:: Selected text ::
+++++
Mark Kaplan

1029 Delaware

Lawrence, Kansas  66044

 

April 7, 2006

 

 

 

 

Lawrence City  Commission

City Hall

PO Box  708

Lawrence, Kansas  66044

 

 

Dear Commissioners,

 

     I’m writing to remark upon the proposed zoning reclassification of Lawrence’s original industrial district, before you now, and the development proposals of Harris Construction, which is also seeking to build a half-block of apartments, condominiums and living lofts in the area of the 800-block of Pennsylvania Street – as an adjunct to their overall plans for the district.

 

I won’t pretend to fully understand all the issues that are at stake with the applicant’s proposed zoning classification of C-5 – especially in light of the fact that it’s apparently about to be eliminated, along with most of the historical zoning regimes of Douglas County.  Some portions of this zoning classification may be appropriate for some of the area of development in question.  I won’t dispute that.  What I don’t like about the development proposal, as it stands, it that it will result in the block-busting of much of the Old East Lawrence district which surrounds our north end – with absolutely nothing provided in exchange, for the neighborhood, besides noise and traffic, and a serious long-term threat to the stability of our racially and economically mixed district, which forms part of the core of one of the most historic urban sites in America west of the Mississippi River.

 

As a thirty-two year resident and property owner of East Lawrence – I personally will not stand by and watch, as a neighborhood which I and so many others have worked so hard, for so long, to rebuild and protect.  This development proposal – especially the unconscionably dense residential and commercial proposals for the west side of the 800-block of Pennsylvania Street – cannot and will not be allowed to demean and defame a residential character which has lived in relative harmony with this industrial district for most all of our community’s storied history.

 

The site is surrounded on two sides by residential uses and zoning – some of which is single family – or RS-2.  The remainder, west of this block, should have been rezoned single family in the early 80s – to protect its historic housing stock.  It wasn’t.  But it is zoned RM-2, I believe, or duplex, per buildable city lot – which I think is the maximum density which the neighborhood should allow on the west side of the 800-block – with out a stiff legal and political struggle to halt the proposed residential development.

 

I feel that the neighborhood has tremendous moral and ethical grounds upon which to make such a stand on this issue  Although it’s partly water under the bridge, it being important to always be looking ahead rather than behind – the lots in question on Pennsylvania Street were largely seized by the City of Lawrence in 1974, with eminent domain, for the  ill-conceived and ill-fated Haskell Loop – otherwise viewed as Lawrence’s first real experiment with ‘Negro Removal.’  More than a dozen property owners and residents, mostly fixed-income aging and elderly Mexican American women – were handed a pittance for their properties – and evicted – for a roadway which thankfully was never built.  What was leveled was practically the last vestige of Lawrence’s historic East Bottoms district – which harbored a number of escaped Slaves and Freedmen, in what was one of the few districts where men of Color could successfully buy property – particularly as the years of Jim Crow, towards the latter portion of the 19th century, wore on.  In an era when our city has finally reawakened to the discordant notes of a painful heritage of national civil strife – with an oncoming new National Heritage Area, being developed by the Lawrence Chamber – this is not the time to bury and degrade that history – and the historic character of an important portion of Lawrence, which is all we have left with which to commemorate that history.
+++++
:: Directives ::
(1) In the zoning letter, in what year did the City of Lawrence seize the Pennsylvania Street lots by eminent domain?
(2) For each statement, say whether the zoning letter supports it, and quote the words that decide it. (a) The development site is bordered on three sides by residential uses. (b) Harris Construction wants to build apartments, condominiums and living lofts near the 800-block of Pennsylvania Street. (c) The Haskell Loop roadway was completed.
The lines that follow have no connection to the zoning letter.

:: Provided data ::
+++++
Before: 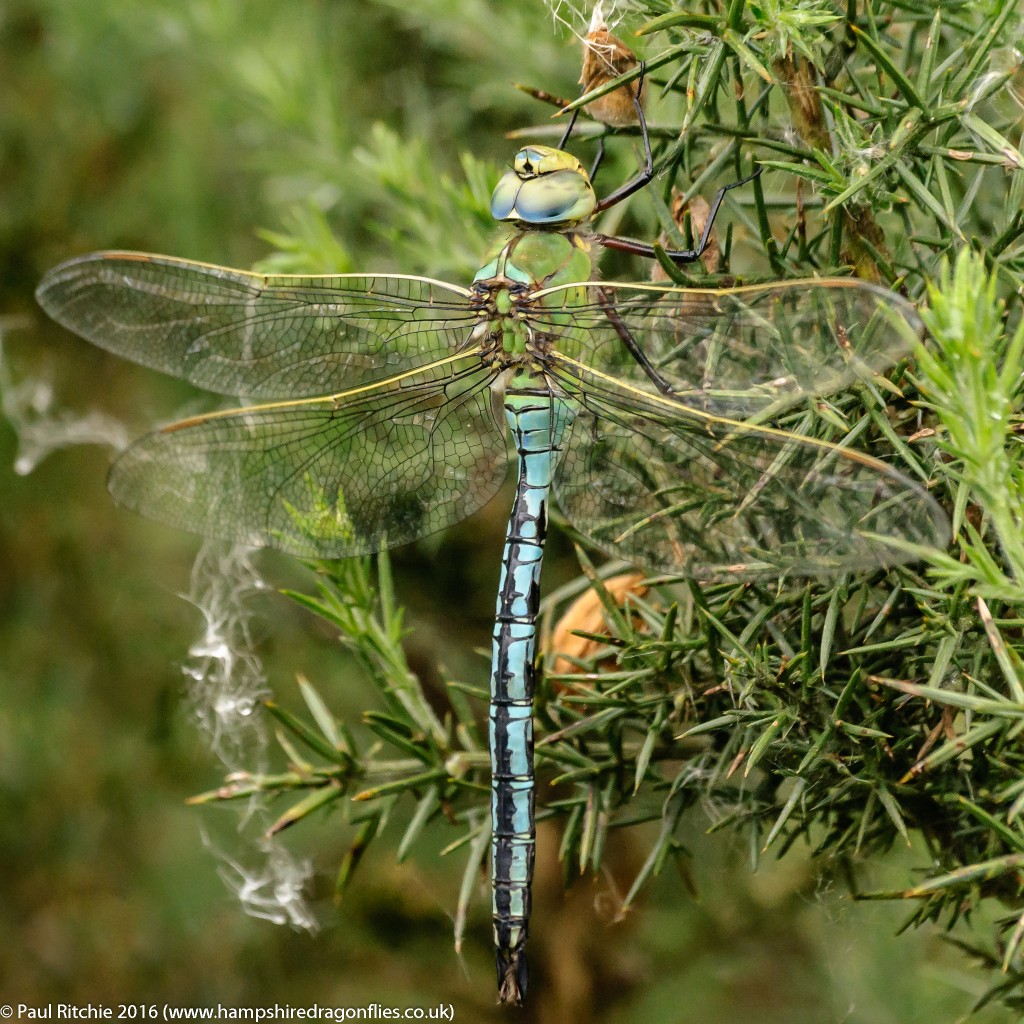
+++++
:: Final results ::
(1) 1974

(2)
(a) No: "The site is surrounded on two sides by residential uses and zoning"
(b) Yes: "a half-block of apartments, condominiums and living lofts in the area of the 800-block of Pennsylvania Street"
(c) No: "for a roadway which thankfully was never built"